INFO-BURKINA

INFO-BURKINA

Organisation désastreuse du FESPACO 2009

                  "Nous sommes descendus à plusieurs étages en bas"

Après la célébration du cinéma à travers le 21è FRSPACO, l'heure est venue pour chacun à son niveau de tirer le bilan de sa participation à cette biennale du cinéma africain. Issu de la génération FESPACO, Bénéwendé Carlos Ouédraogo, metteur en scène, comédien, réalisateur, documentariste et conteur est venu de France pour participer au FESPACO 2009. Avec nous il dresse le bilan artistique et organisationnel de cette 21è édition du FESPACO qui fêtait d'ailleurs ses quarante (40) ans d'existence.

K. K. G: Pourquoi êtes- vous venu au FESPACO ?

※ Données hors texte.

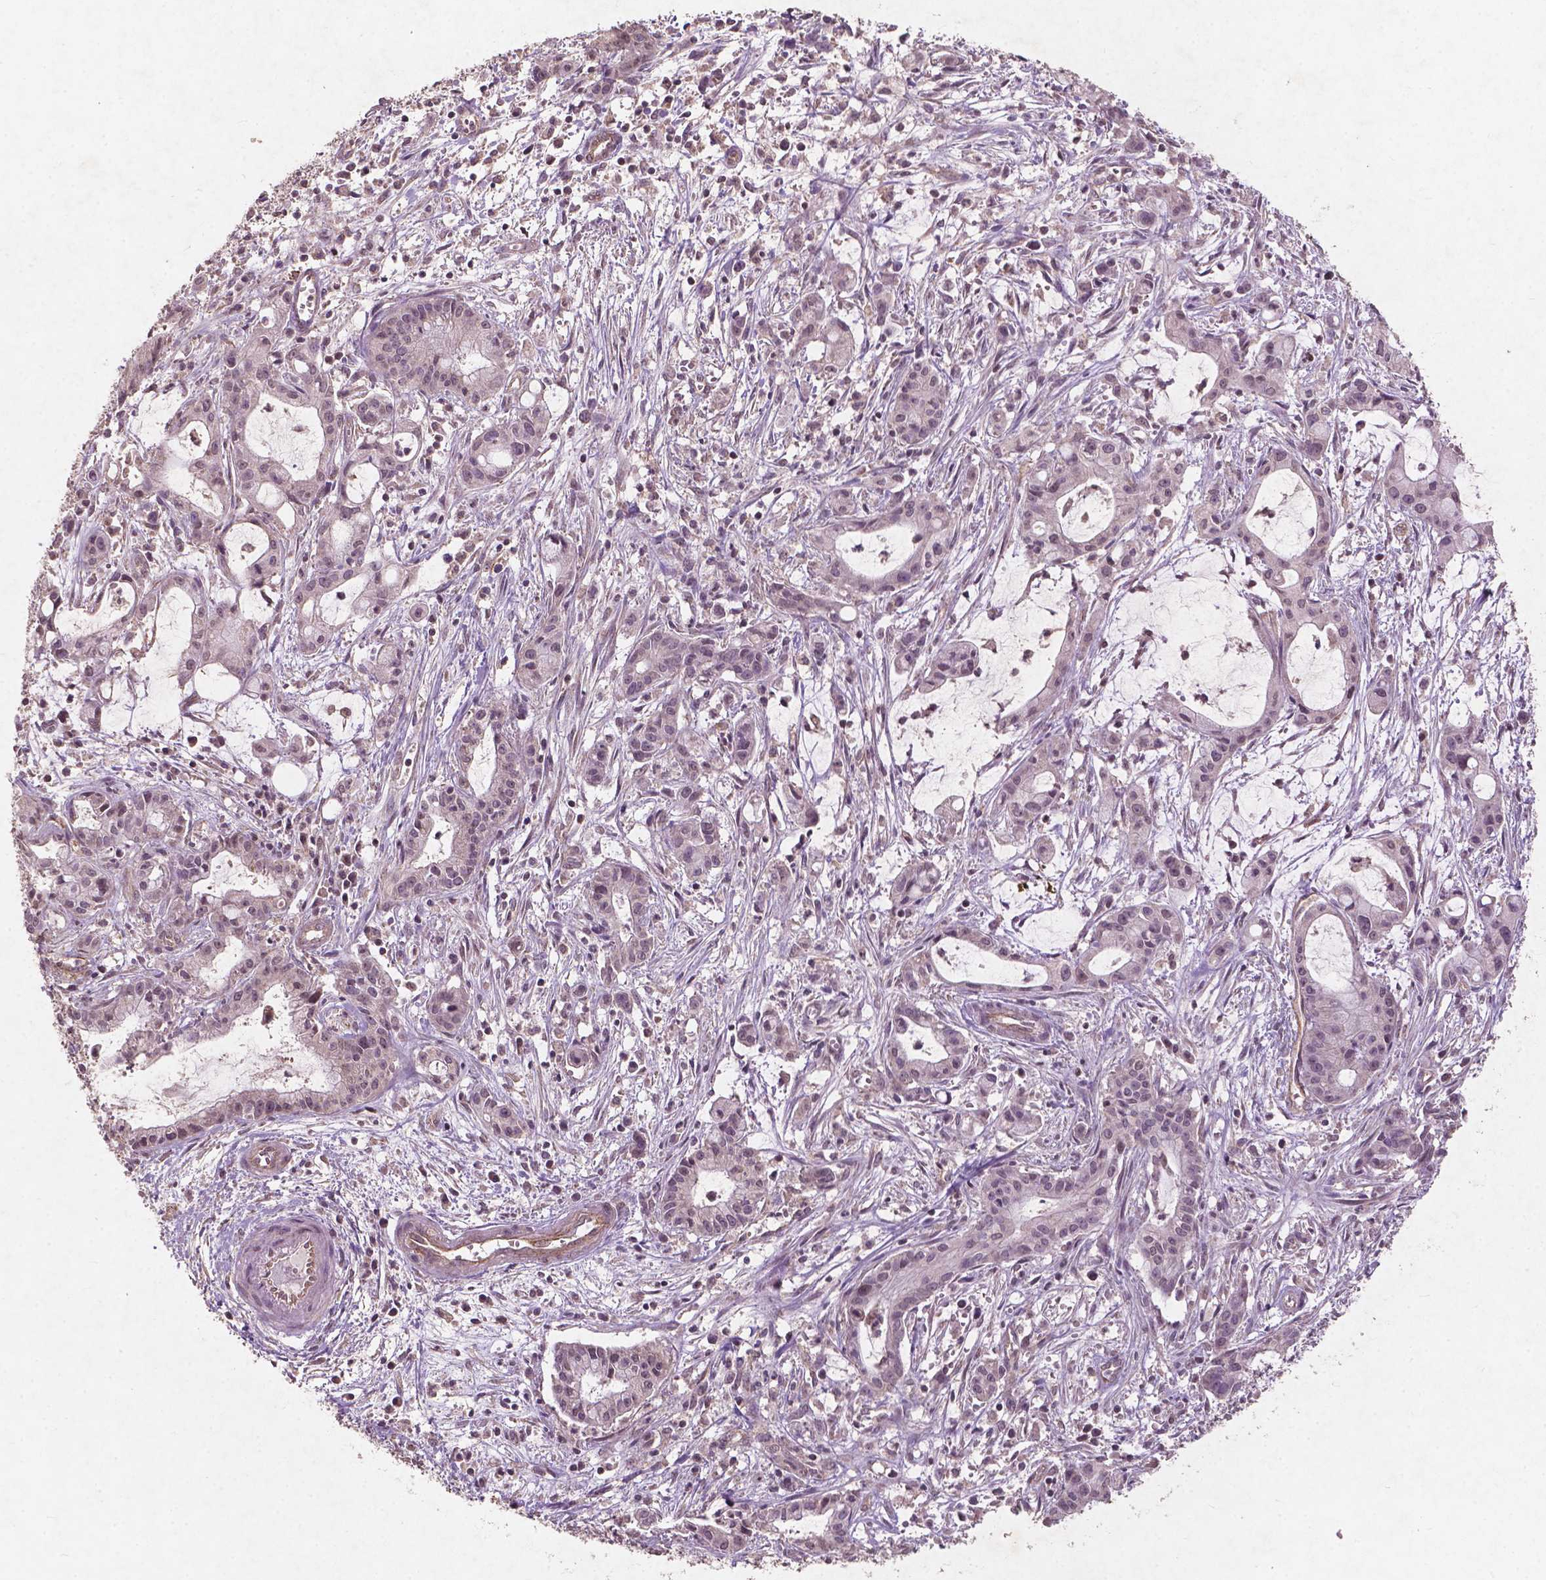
{"staining": {"intensity": "negative", "quantity": "none", "location": "none"}, "tissue": "pancreatic cancer", "cell_type": "Tumor cells", "image_type": "cancer", "snomed": [{"axis": "morphology", "description": "Adenocarcinoma, NOS"}, {"axis": "topography", "description": "Pancreas"}], "caption": "A histopathology image of pancreatic cancer (adenocarcinoma) stained for a protein displays no brown staining in tumor cells.", "gene": "SMAD2", "patient": {"sex": "male", "age": 48}}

B. C. O: Bon je suis venu au FESPACO à la fois en tant que réalisateur et en tant qu'artiste tout simplement. Le FESPACO représente pour tous les artistes africains l'une des plus grandes scènes, une scène continentale à vocation mondiale qui permet de mettre en perspective la vision artistique de l'Afrique par rapport aux problématiques qu'elle vit. Cette année le FESPACO fêtait ses quarante (40) ans d'existence, il était carrément de mon devoir même si je n'avais pas un documentaire de près, d'être là pour participer et vivre ces moments de quarante (40) ans du festival qui a un âge de maturité et aussi faire un clin d'œil à moi- même puisque je fêterai mes quarante (40) ans comme le FESPACO parce que je suis de la génération FESPACO. Je suis venu j'ai noué des contacts ; j'ai beaucoup de projets de documentaires en préparation. Le FESPACO est un grand carrefour durant lequel on peut rencontrer du monde du continent et du reste du monde. Ce sont autant de raisons qui m'ont conduit à cette 21è édition du FESPACO.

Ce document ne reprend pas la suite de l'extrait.